WASHINGTON - Immigrants fluent in English could become U.S. citizens in four years rather than five under a proposal that could become part of a broad immigration bill.

The proposal by Sen. Lamar Alexander, R-Tenn., was at the top of the agenda as the Senate began a second week of debate Monday on tightening U.S.
borders against undocumented immigrants, increasing penalties on employers who hire them and on whether to let more than 11 million undocumented aliens stay or make them leave at some point.

An estimated 7.2 million permanent residents have lived in the United States long enough to become Americans, according to the Homeland Security Department's Citizenship and Immigration Services office. The wait to become an American is five years, three years if the legal permanent resident marries a U.S. citizen.

Reasons that officials give for permanent residents not seeking citizenship include not speaking English well enough, an inability to pay the fee and not wanting to forfeit citizenship in their native country.

Alexander says a shorter naturalization wait might motivate more green card holders to seek U.S. citizenship.

"After we secure our borders, after we create a legal status for foreigners who work here and study here, the third indispensable step is to help prospective citizens become Americans," Alexander said.

His legislation would provide up to $500 in vouchers to immigrants to pay for English courses and grants to groups that provide classes in U.S.
history and civics.

Advocates say long lines of immigrants are trying to sign up for English as a Second Language classes, but there is little money available for groups that want to provide the classes.

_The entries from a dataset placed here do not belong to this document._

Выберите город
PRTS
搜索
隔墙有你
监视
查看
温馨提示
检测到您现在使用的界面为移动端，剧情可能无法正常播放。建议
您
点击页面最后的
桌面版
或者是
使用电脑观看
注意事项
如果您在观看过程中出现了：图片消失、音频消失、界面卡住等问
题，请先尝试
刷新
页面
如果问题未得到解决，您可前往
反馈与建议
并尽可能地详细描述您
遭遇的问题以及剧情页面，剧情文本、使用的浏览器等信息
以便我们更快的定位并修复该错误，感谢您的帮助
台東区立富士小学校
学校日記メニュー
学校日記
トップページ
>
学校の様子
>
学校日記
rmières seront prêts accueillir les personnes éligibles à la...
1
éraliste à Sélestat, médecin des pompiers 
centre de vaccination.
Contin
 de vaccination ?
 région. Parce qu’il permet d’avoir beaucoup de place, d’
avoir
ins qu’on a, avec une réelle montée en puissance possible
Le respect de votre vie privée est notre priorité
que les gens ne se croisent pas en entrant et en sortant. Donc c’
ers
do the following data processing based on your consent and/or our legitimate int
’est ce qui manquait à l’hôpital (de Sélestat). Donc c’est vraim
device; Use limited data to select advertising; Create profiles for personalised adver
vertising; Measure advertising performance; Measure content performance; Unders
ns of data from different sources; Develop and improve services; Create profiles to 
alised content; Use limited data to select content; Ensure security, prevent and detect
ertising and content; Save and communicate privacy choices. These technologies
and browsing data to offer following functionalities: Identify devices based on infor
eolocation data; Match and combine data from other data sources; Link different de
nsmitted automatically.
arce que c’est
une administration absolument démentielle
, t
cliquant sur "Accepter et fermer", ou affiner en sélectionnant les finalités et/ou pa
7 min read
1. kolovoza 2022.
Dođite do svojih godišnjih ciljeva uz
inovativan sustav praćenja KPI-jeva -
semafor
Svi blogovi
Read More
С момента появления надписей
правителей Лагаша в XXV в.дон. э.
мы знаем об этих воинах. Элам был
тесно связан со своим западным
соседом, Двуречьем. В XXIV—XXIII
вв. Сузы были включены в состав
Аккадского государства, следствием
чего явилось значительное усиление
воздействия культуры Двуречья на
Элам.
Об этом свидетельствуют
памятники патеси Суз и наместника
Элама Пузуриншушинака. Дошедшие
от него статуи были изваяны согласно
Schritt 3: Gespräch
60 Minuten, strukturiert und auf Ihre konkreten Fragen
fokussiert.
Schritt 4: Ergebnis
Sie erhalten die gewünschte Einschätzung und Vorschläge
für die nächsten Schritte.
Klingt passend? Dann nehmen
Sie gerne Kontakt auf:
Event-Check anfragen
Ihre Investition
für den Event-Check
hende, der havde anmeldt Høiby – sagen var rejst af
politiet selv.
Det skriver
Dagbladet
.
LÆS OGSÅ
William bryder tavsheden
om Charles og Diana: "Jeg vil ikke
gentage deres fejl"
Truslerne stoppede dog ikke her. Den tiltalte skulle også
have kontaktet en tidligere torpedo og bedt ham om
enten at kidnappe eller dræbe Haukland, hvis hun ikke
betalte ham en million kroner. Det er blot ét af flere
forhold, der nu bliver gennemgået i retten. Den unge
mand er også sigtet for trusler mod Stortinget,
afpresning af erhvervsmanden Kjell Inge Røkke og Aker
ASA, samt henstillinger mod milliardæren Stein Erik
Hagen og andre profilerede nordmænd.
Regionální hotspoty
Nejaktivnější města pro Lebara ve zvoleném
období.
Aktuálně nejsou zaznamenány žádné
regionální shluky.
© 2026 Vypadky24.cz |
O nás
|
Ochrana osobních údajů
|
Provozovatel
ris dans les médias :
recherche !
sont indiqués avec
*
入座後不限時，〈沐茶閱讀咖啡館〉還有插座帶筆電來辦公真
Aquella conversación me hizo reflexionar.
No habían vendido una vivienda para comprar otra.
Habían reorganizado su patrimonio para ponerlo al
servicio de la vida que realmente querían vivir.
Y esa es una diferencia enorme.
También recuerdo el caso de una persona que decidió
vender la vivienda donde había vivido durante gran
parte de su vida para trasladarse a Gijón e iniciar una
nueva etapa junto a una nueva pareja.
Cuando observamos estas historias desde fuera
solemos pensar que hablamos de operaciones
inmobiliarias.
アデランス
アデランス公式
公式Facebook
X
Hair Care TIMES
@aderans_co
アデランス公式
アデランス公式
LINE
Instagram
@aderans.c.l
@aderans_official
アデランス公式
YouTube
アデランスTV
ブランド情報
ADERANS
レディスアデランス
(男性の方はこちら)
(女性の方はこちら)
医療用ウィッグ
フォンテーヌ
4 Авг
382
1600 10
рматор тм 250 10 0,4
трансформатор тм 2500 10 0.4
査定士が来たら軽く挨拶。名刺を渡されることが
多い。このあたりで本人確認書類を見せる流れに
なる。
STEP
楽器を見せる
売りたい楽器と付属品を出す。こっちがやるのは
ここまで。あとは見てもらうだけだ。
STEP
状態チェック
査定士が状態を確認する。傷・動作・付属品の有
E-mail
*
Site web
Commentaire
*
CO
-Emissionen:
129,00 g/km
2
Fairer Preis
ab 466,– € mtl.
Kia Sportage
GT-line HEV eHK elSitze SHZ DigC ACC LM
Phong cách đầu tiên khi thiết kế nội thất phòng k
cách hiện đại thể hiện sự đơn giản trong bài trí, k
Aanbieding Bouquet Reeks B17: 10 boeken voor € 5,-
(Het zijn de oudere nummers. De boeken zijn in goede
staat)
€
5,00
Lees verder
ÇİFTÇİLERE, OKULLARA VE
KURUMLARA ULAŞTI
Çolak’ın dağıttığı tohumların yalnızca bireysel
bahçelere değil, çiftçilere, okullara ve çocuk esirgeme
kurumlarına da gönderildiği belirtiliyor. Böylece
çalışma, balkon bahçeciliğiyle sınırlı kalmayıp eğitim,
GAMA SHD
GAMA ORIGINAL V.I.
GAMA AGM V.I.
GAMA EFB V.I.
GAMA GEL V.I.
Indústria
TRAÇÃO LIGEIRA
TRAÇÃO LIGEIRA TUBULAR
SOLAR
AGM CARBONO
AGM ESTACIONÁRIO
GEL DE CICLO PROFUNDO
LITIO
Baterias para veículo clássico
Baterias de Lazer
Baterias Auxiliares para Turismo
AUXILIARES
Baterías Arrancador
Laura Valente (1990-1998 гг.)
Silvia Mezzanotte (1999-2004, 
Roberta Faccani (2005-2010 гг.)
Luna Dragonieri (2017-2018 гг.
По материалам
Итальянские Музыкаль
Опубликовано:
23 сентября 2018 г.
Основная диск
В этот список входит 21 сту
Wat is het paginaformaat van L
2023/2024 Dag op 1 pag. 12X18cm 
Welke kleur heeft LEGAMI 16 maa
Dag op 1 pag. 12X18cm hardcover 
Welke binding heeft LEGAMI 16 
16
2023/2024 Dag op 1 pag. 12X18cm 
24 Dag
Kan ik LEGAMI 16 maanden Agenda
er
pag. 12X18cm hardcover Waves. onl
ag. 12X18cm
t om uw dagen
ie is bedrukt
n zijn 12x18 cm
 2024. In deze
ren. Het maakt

Tougher immigration issues await Senate action, namely proposals to let undocumented immigrants work toward citizenship and to create guest worker programs backed by Bush.

"Part of securing our borders is moving forward on a guest worker program, because that will relieve pressure off the border," said Scott McClellan, Bush's press secretary. "It will allow our Border Patrol agents to focus on the criminals and the terrorists, the smugglers and traffickers that are trying to come into this country for the wrong reasons."

Also Monday, a Senate panel wrestled with how to reduce a backlog of immigration cases in federal appeals courts. Most of the appeals involve people seeking asylum or those who are refugees. The appeals have risen from
1,723 cases in 2000 to 12,349 in 2005.

Sen. Lamar Alexander's amendment is S1815.